Nutritional knowledge can be really useful for any canine caregiver because it can help you make great diet choices for your dog, as well as knowing when you might need to make any necessary changes to what they are eating.

What does my dog’s food contain?

Food consists of a number of different components. All food has a dry matter (DM) fraction and a moisture fraction. Dry dog foods are low in their moisture content (typically about 8 to10%), while tinned or raw dog food can be 70%-plus moisture.

When any food undergoes laboratory analysis, the dry matter fraction contains a number of different groups of compounds. These are classified as inorganic or organic. These terms relate to the chemical form of the compounds – organic means the compounds contain the element carbon, while inorganic simply means that they don’t contain carbon.

What are nutrients?

The compounds that food consists of include nutrients – substances that are required by the body to support life processes and need to be acquired from the diet.

Nutrients are either essential or non-essential. Essential nutrients must be provided in the diet to support survival and a deficiency in these can lead to serious problems.

Non-essential nutrients are those that can be made in the body, but might be present in the diet also. They are also important for health and well-being. Vitamin C is an example of a non-essential nutrient  for dogs. This is because while vitamin C is present in some foods, dogs can also make their own, unlike humans or guinea pigs.

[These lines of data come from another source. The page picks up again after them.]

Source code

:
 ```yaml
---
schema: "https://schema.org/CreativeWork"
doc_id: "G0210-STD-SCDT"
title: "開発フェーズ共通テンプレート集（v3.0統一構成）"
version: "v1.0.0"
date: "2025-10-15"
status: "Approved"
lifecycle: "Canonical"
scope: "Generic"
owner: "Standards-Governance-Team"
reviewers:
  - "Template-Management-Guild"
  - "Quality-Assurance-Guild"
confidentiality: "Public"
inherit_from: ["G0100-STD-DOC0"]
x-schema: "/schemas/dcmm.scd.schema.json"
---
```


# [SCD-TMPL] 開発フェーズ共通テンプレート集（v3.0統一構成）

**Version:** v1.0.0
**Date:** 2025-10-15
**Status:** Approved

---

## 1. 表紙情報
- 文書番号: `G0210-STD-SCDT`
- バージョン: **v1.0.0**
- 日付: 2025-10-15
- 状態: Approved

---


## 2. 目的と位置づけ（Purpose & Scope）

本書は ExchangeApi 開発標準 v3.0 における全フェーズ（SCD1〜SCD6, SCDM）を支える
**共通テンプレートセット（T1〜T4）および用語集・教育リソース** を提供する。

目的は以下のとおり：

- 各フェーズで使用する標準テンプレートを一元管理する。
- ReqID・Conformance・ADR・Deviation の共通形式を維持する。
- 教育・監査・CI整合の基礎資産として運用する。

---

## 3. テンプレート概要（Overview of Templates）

What nutrients are important for your dog?

Water is a key nutrient and comes from food and drinking. It is often called ‘the first limiting nutrient’ to highlight its importance for your dog’s health – indeed, a basic rule of good nutrition is that fresh, clean water should always be available for your dog.

The inorganic fraction of food contains the minerals such as calcium, phosphorus, zinc, iron, and many others. Minerals are critical for the body to function and need to be provided in the diet in small amounts, so are often called micronutrients.

Interestingly, the inorganic fraction of food is identified on dog food labels as ‘ash’ (or inorganic matter or incinerated residue). This is not ash being added to your dog’s food; rather it is an indication of the laboratory analysis undertaken and identifies the mineral levels present.

Other nutrients are found in the organic fraction of food. These include the lipids (which includes the fats and oils), proteins, carbohydrates, and vitamins. Vitamins are also micronutrients because they are needed by the body in only very small amounts. The other nutrients are called macronutrients because they are provided in much larger amounts in the diet.

What do nutrients do in your dog’s body?

Nutrients are important to support the normal functioning of your dog’s cells, tissues, and organs. Water is critical to support the many chemical reactions taking place throughout the body, and is also critical for removing waste products from the body and helping your dog maintain a normal body temperature.

Vitamins and minerals have many roles. Some minerals such as calcium and phosphorous are essential for the formation of strong, healthy bones, while other micronutrients are needed to help cells function well and for normal biochemical reactions.

Protein, lipids and carbohydrates all provide energy to your dog, and this energy is what allows your dog to be active and to ‘fuel’ the functioning of the body. Highly active dogs particularly benefit from diets high in lipids because they are very energy dense. However, for less active dogs, diets lower in lipids might be preferable to avoid the development of obesity.

Protein also provides building blocks to support growth and repair in your dog’s body, and is especially important for young, growing dogs, although all dogs do need a daily intake of dietary protein.

Finally, carbohydrates are important for supplying energy, but fibrous carbohydrates are also important for digestive health.

What is the difference between ingredients and nutrients?

Your dog’s food will be formulated by mixing a number of different ingredients together. These ingredients might include fresh meat, meat meal, grains, fruits, and vegetables. These ingredients will each contain a number of different nutrients. For example, fresh meat will contain protein, lipids, and a small amount of carbohydrate, whereas grains will contain much more carbohydrate, but also some protein and lipids, too. There will also be different micronutrient profiles in different ingredients.

An important point, however, is that our dogs need nutrients and ingredients supply those nutrients in different forms and amounts.

This means that in thinking about your dog’s food, you need to assess how dietary ingredients will provide the essential nutrients, in what forms and amounts. In choosing a food for your dog, try not to solely focus on the ingredients contained, but also think about the nutrient levels too.